Third, bind the estimated reproduction numbers and corresponding lower and upper 95% confidence intervals together for each outbreak and save as a CSV file.

#Outbreak 1
outbreak1 <- cbind(WT1$R$`Mean(R)`,WT1$R$`Quantile.0.025(R)`,WT1$R$`Quantile.0.975(R)`,(WT1$R$`Std(R)`)^2)
write.csv(outbreak1, "outbreak1_R_estimates.csv")

#Outbreak 2
outbreak2 <- cbind(WT2$R$`Mean(R)`,WT2$R$`Quantile.0.025(R)`,WT2$R$`Quantile.0.975(R)`,(WT2$R$`Std(R)`)^2)
write.csv(outbreak2, "outbreak2_R_estimates.csv")

#Outbreak 3
outbreak3 <- cbind(WT3$R$`Mean(R)`,WT3$R$`Quantile.0.025(R)`,WT3$R$`Quantile.0.975(R)`,(WT3$R$`Std(R)`)^2)
write.csv(outbreak3, "outbreak3_R_estimates.csv")

#Outbreak 4
outbreak4 <- cbind(WT4$R$`Mean(R)`,WT4$R$`Quantile.0.025(R)`,WT4$R$`Quantile.0.975(R)`,(WT4$R$`Std(R)`)^2)
write.csv(outbreak4, "outbreak4_R_estimates.csv")

#Outbreak 5
outbreak5 <- cbind(WT5$R$`Mean(R)`,WT5$R$`Quantile.0.025(R)`,WT5$R$`Quantile.0.975(R)`,(WT5$R$`Std(R)`)^2)
write.csv(outbreak5, "outbreak5_R_estimates.csv")

#Outbreak 6
outbreak6 <- cbind(WT6$R$`Mean(R)`,WT6$R$`Quantile.0.025(R)`,WT6$R$`Quantile.0.975(R)`,(WT6$R$`Std(R)`)^2)
write.csv(outbreak6, "outbreak6_R_estimates.csv")

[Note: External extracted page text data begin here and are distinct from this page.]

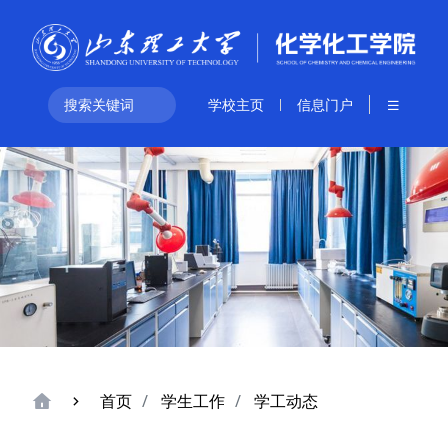
学校主页
信息门户
首页
学生工作
学工动态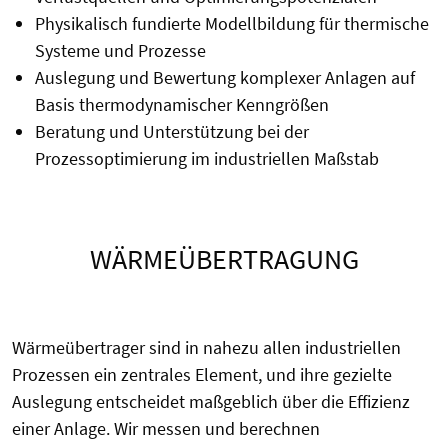
Physikalisch fundierte Modellbildung für thermische
Systeme und Prozesse
Auslegung und Bewertung komplexer Anlagen auf
Basis thermodynamischer Kenngrößen
Beratung und Unterstützung bei der
Prozessoptimierung im industriellen Maßstab
WÄRMEÜBERTRAGUNG
Wärmeübertrager sind in nahezu allen industriellen
Prozessen ein zentrales Element, und ihre gezielte
Auslegung entscheidet maßgeblich über die Effizienz
einer Anlage. Wir messen und berechnen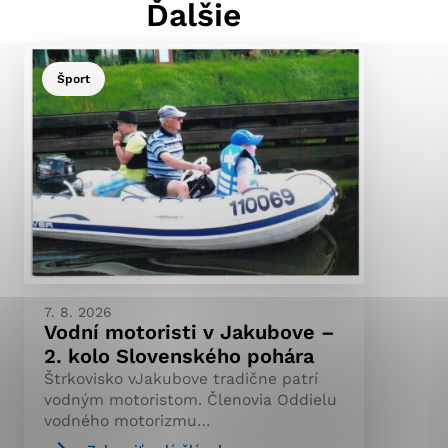
Ďalšie
Šport
ránky uplatniteľnými
pečeným oblastiam webovej
ránok stránku používajú,
ierajú anonymne a nie je
7. 8. 2026
Vodní motoristi v Jakubove –
2. kolo Slovenského pohára
Štrkovisko vJakubove tradične patrí
vodným motoristom. Členovia Oddielu
vodného motorizmu…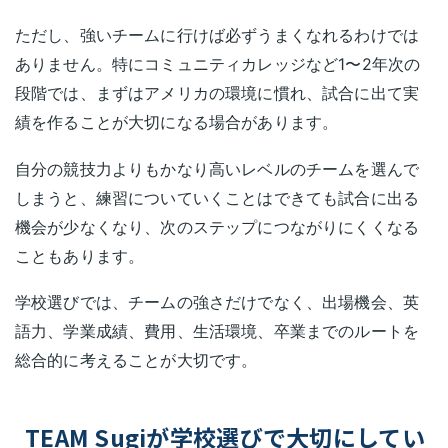
ただし、強いチームに行けば必ずうまくなれるわけでは
ありません。特にコミュニティカレッジなど1〜2年次の
段階では、まずはアメリカの環境に慣れ、試合に出て実
績を作ることが大切になる場合があります。
自分の競技力よりもかなり高いレベルのチームを選んで
しまうと、練習についていくことはできても試合に出る
機会が少なくなり、次のステップにつながりにくくなる
こともあります。
学校選びでは、チームの強さだけでなく、出場機会、英
語力、学業成績、費用、生活環境、卒業までのルートを
総合的に考えることが大切です。
TEAM Sugiが学校選びで大切にしてい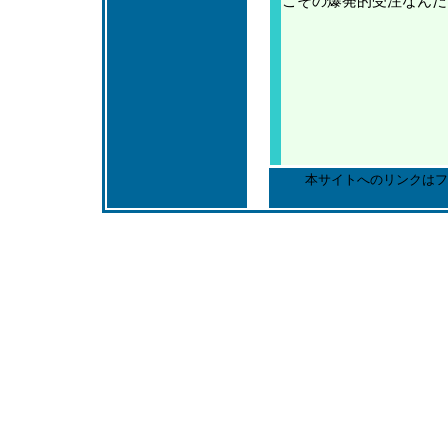
こその爆発的受注なんだ
本サイトへのリンクはフ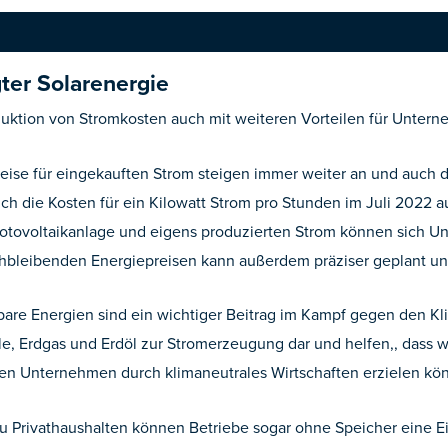
gter Solarenergie
uktion von Stromkosten auch mit weiteren Vorteilen für Unter
eise für eingekauften Strom steigen immer weiter an und auch die
ch die Kosten für ein Kilowatt Strom pro Stunden im Juli 2022 a
Photovoltaikanlage und eigens produzierten Strom können sich 
bleibenden Energiepreisen kann außerdem präziser geplant und
are Energien sind ein wichtiger Beitrag im Kampf gegen den Kli
hle, Erdgas und Erdöl zur Stromerzeugung dar und helfen,, dass
en Unternehmen durch klimaneutrales Wirtschaften erzielen kö
 Privathaushalten können Betriebe sogar ohne Speicher eine 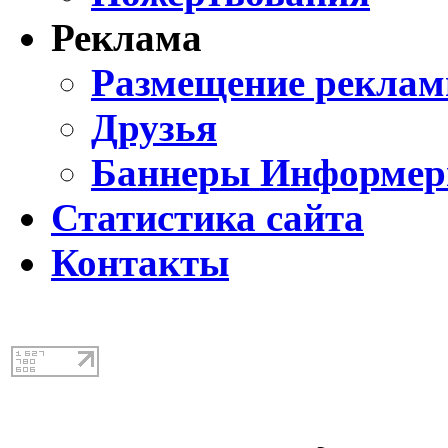
Реклама
Размещение реклам
Друзья
Баннеры Информе
Статистика сайта
Контакты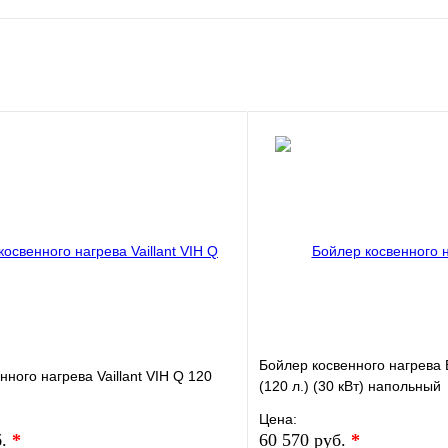
Бойлер косвенного нагрев
ного нагрева Vaillant VIH Q 120
(120 л.) (30 кВт) напольный
Цена:
б.
*
60 570 руб.
*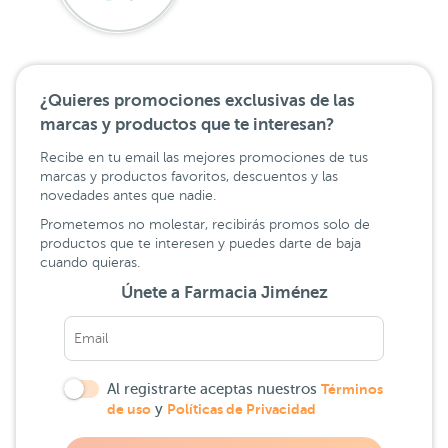
¿Quieres promociones exclusivas de las
marcas y productos que te interesan?
Recibe en tu email las mejores promociones de tus
marcas y productos favoritos, descuentos y las
novedades antes que nadie.
Prometemos no molestar, recibirás promos solo de
productos que te interesen y puedes darte de baja
cuando quieras.
Únete a Farmacia Jiménez
Al registrarte aceptas nuestros
Términos
de uso
y
Políticas de Privacidad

The last step is to assign reproduction numbers, 95% CIs, and variances to all cases involved in the 6 outbreaks. This has already been done for you in the provided file: “S1_File.csv”. However, were you to do this yourself, you would open the CSV files created for each outbreak, which contain estimated reproduction numbers, corresponding 95% CIs, and variances (standard deviations squared) for each illness onset date, and also open the file with line lists combined from all outbreaks (“S1_File.csv”). You would create four new columns in the line list titled “R”, “Lower CI”, and “Upper CI”, and “Variance” and manually copy and paste the estimated reproduction numbers, corresponding 95% CIs, and variances into the rows corresponding to the correct onset day. Cases with the same days of illness onset, within a given outbreak, would be assigned identical reproduction numbers, 95% CIs, and variances.

For example, in outbreak 1, the second day that cases were reported corresponds to the fourth day into the outbreak. On the fourth day into outbreak 1, four cases were reported. All four cases would be assigned the reproduction number and 95% CIs corresponding to the second day that cases were reported: R = 2.16 (95% CI: 1.25, 3) and variance = 0.24.